In the territory of Ukraine occupied by the Russian Federation, we have observed with deep concern a policy of mass conferral of Russian citizenship on residents. Individuals who opt not to accept Russian passports find themselves ensnared in a web of exclusion, denied access to essential public services such as social security and healthcare. This has also heightened the risk of arbitrary detention for those who resist.
OHCHR remains gravely concerned that there is no established system to return Ukrainian children who were transferred to other regions in Russian-occupied territory or to the Russian Federation. Among the children who reunited with their family after relatives travelled to the Russian Federation to retrieve them, some have described experiencing or witnessing psychological or physical violence by educational staff there.
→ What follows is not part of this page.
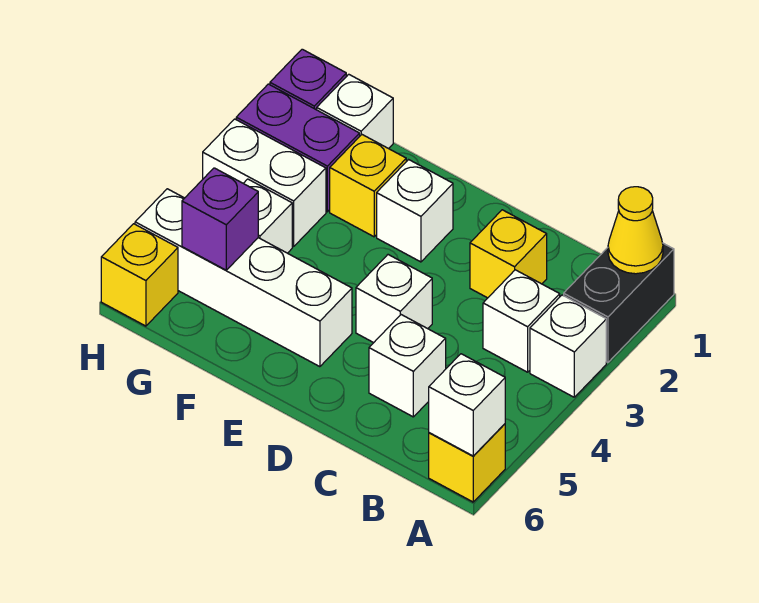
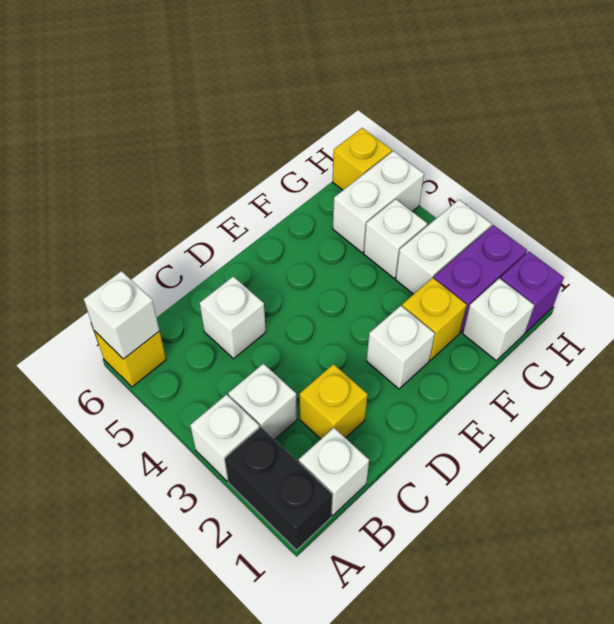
yellow cone A1 level 2 -> none
white brick D4 level 1 -> white brick B1 level 1
white brick E5:H5 level 1 -> white brick G5:H5 level 1
purple brick G5 level 2 -> none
Accountability for violations and crimes is crucial to prevent their recurrence and provide justice for victims. The deaths of 51 Ukrainian prisoners-of-war in a penal colony near Olenivka in July 2022 is just one of many incidents that demand a comprehensive and impartial investigation, including necessary access by international investigators to the site.
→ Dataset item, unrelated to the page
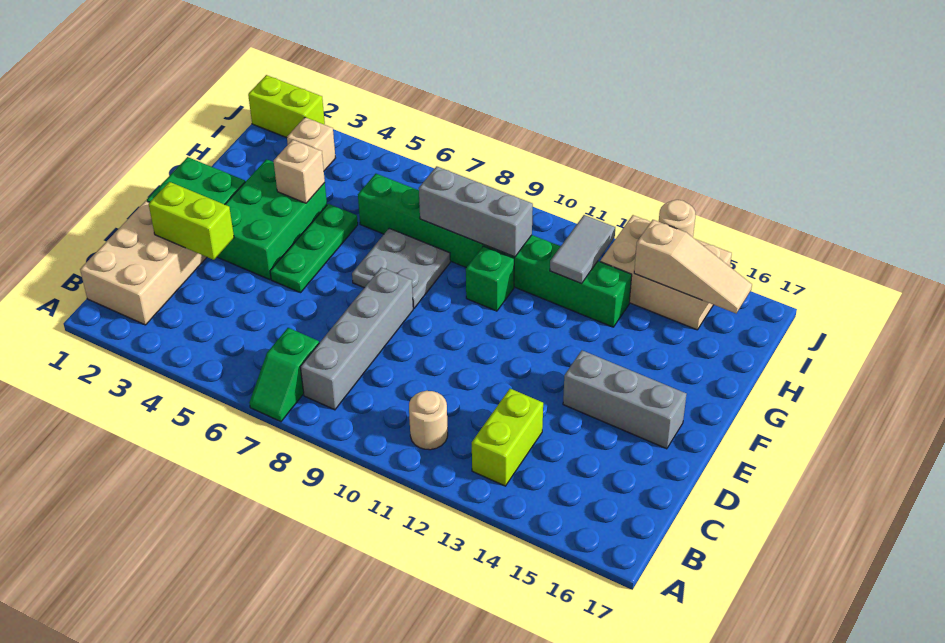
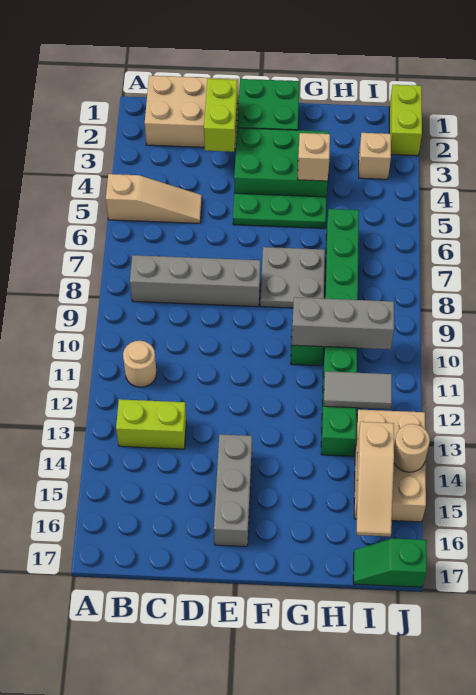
none -> tan slope A5:C5 level 1 top A
green slope A7:B7 level 1 top B -> green slope I17:J17 level 1 top J
grey brick H8:H10 level 2 -> grey brick G10:I10 level 2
More broadly, Russian authorities have taken no discernible steps to ensure accountability for violations committed by their own security forces. On the contrary, a new law adopted in June of this year effectively grants amnesty to Russian servicepersons for an overly broad range of crimes, reinforcing an atmosphere of impunity.
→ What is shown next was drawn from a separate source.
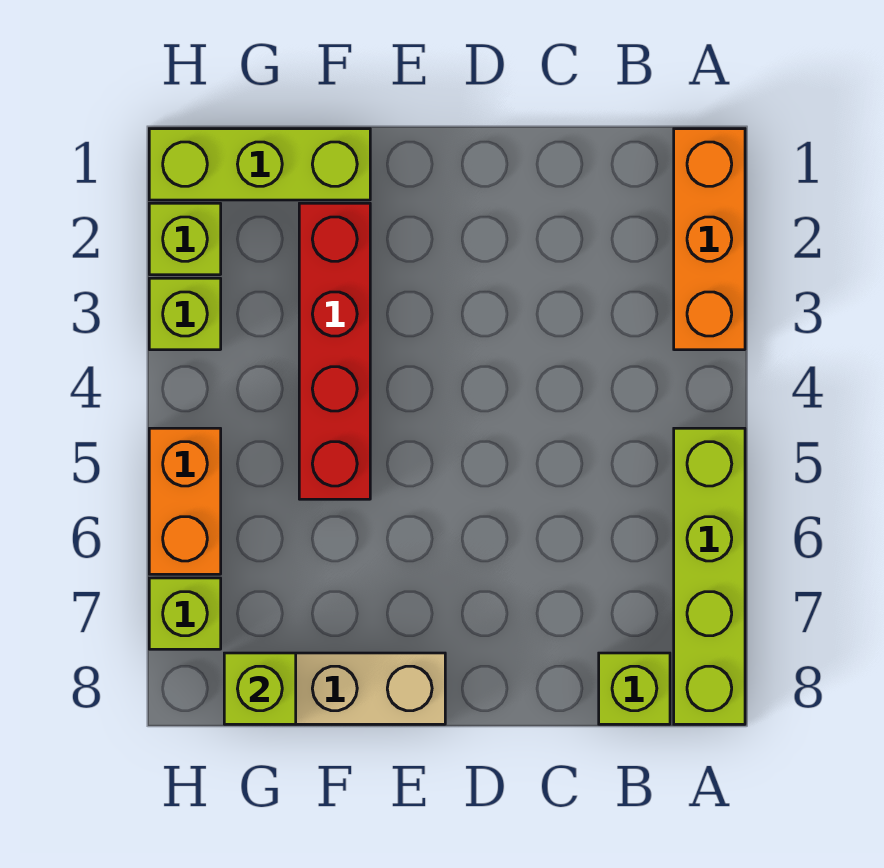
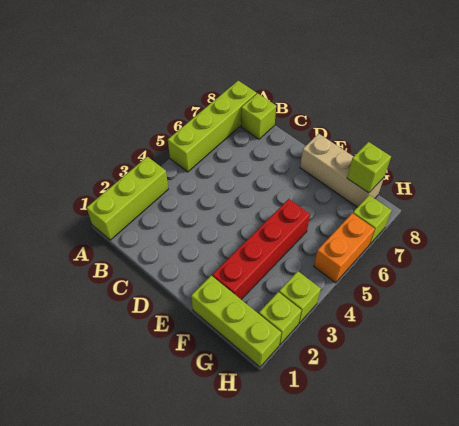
orange brick A1:A3 level 1 -> lime brick A1:A3 level 1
While Ukrainian authorities have launched criminal investigations into allegations against their own forces, which is welcome, we are still waiting to see the concrete results.
The severe damage inflicted on civilians' rights on an adequate standard of living, including access to food and housing, is particularly alarming in the wake of the breach of the Kakhovka dam. This catastrophic event not only immediately disrupted lives but also jeopardized the rights to water, health, and a clean, safe environment for countless individuals.
Devastating long-term effects will also be felt by the collapse of the Black Sea Grain Initiative.
Following its withdrawal from this lifeline agreement, we have seen an increase in the number of attacks by the Russian Federation that affect infrastructure related to grain export. Some of these attacks also caused damage to surrounding civilian infrastructure and Odesa’s historic buildings.
These strikes will likely significantly affect the livelihoods of persons working in the agricultural sector, which compounds effects on the right to adequate standard of living in rural communities.
We are all too aware of how this situation threatens the right to food globally, particularly in developing countries. I cannot stress enough the urgency for immediate international action to address this challenge.
The Human Rights Monitoring Mission in Ukraine continues to deploy teams across the country, including in high-risk areas, to document violations of international humanitarian and human rights law. For this work to be carried out safely and without unnecessary delays, it is important that our agreement with the Government of Ukraine on the deployment of the mission be extended. We would very much welcome prompt and longer extensions to enhance our operational and programmatic sustainability.
The urgency and gravity of the situation in Ukraine is undeniable. With each passing day, the toll on human lives and rights escalates, painting a somber picture of a conflict that continues to erode the foundations of dignity and humanity. It is imperative for the international community to heed these findings and recommendations, and act decisively to halt the violations of rights and protect those caught in the crossfire of conflict.